Decision Support Systems, for example, a Reston, Va., distributor that focuses on the government marketplace, realized that fact last year and has formed a subsidiary, called V-Squared, to deal with the issue. V-Squared uses contract specialists who work with integrators and resellers in the pre-bid stage to identify government specifications. From there, V-Squared partners with integrators to choose the best off-the-shelf systems to meet those requirements or develop tailored solutions made of the best-of-breed components, explained Monte Coleman, vice president of public relations and marketing at DSS.

"Distributors have traditionally shipped components and the resellers and integrators have assembled systems," Coleman said. "Today, that balance is shifting, and there is significant room for distributors to compete with their channel partners. At DSS, we have increased our focus on value add, while ensuring that we never cross the line to compete with our channel partners."

The Ingram Alliance: A Notable Exception

Whether the integrator's fulfillment needs are global, national or local, industry aggregators now want to take over the integrator's back office.

Ingram Micro Inc. is a notable exception to the popular theory that the aggregator has no place in the market. It has gone from being purely a distributor to a company with a division devoted entirely to aggregation. It has, in essence, taken the old concept of the aggregator and updated it to fit current market conditions. Executives at the distributor realized that vendors were giving more favorable terms and conditions to aggregators than they were to distributors and wanted to find a way to become eligible for the more favorable terms.

"We knew open sourcing was coming, and that we needed to get the vendors to sign on with us as an aggregator prior to that so we could start selling our current distribution customers CPUs in the way an aggregator did," said Susan Hanson, vice president of sales and operations at the Ingram Alliance, Ingram Micro's aggregator arm located in Santa Ana, Calif. "So in many respects, we entered the aggregation market as a distributor to sell CPUs but did it on price and availability."

Distributors have traditionally sold products with a higher margin than aggregators, because vendors pay aggregators for their products much faster than they do distributors.

"Because vendors subsidized the flooring, the aggregator could turn its capital around so quickly that it could sell at much lower prices. Now, as an aggregator, we can ask the vendors to sell to us the same way they do to other aggregators," Hanson said.

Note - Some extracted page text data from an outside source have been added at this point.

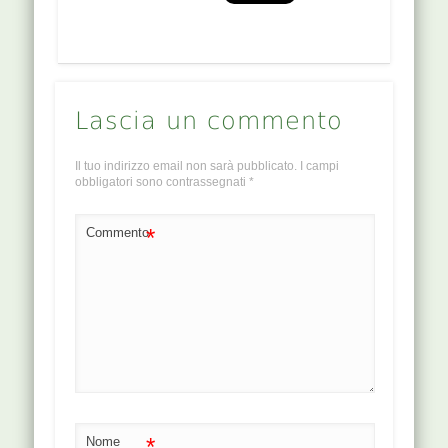
Lascia un commento
Il tuo indirizzo email non sarà pubblicato.
I campi
obbligatori sono contrassegnati
*
*
Commento
*
Nome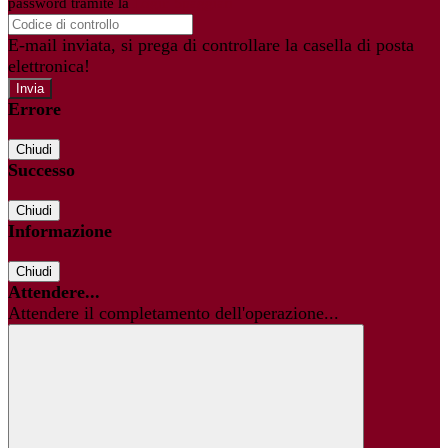
password tramite la
Login Spaggiari
E-mail inviata, si prega di controllare la casella di posta
elettronica!
Errore
Chiudi
Successo
Chiudi
Informazione
Chiudi
Attendere...
Attendere il completamento dell'operazione...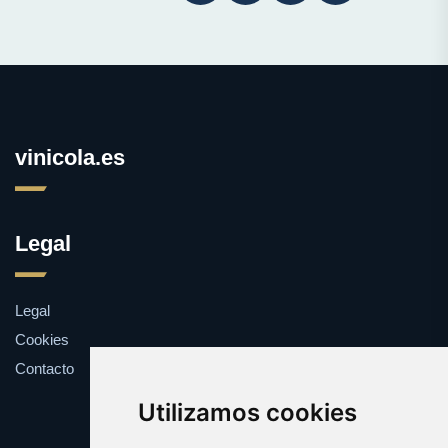
vinicola.es
Legal
Legal
Cookies
Contacto
Utilizamos cookies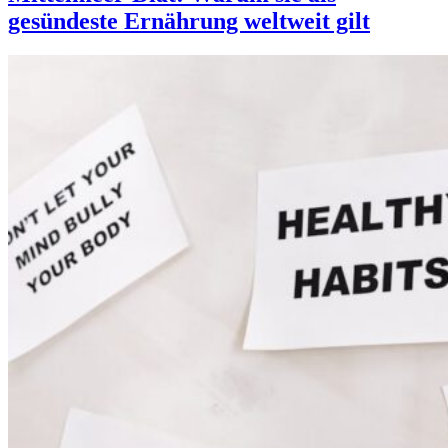
gesündeste Ernährung weltweit gilt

The Ingram Alliance addresses the middle ground between aggregator and distributor, Hanson said. It tries to match aggregators in the services they offer.

The Ingram Alliance is a lower-cost business model. It has lowered costs through electronic ordering, larger order sizes and ordering efficiencies. In addition, it sells only CPUs, while other aggregators and distributors sell a larger variety of computer equipment. Because of its lower cost model, The Ingram Alliance can afford to sell computers to its customers at a lower cost, Hanson said.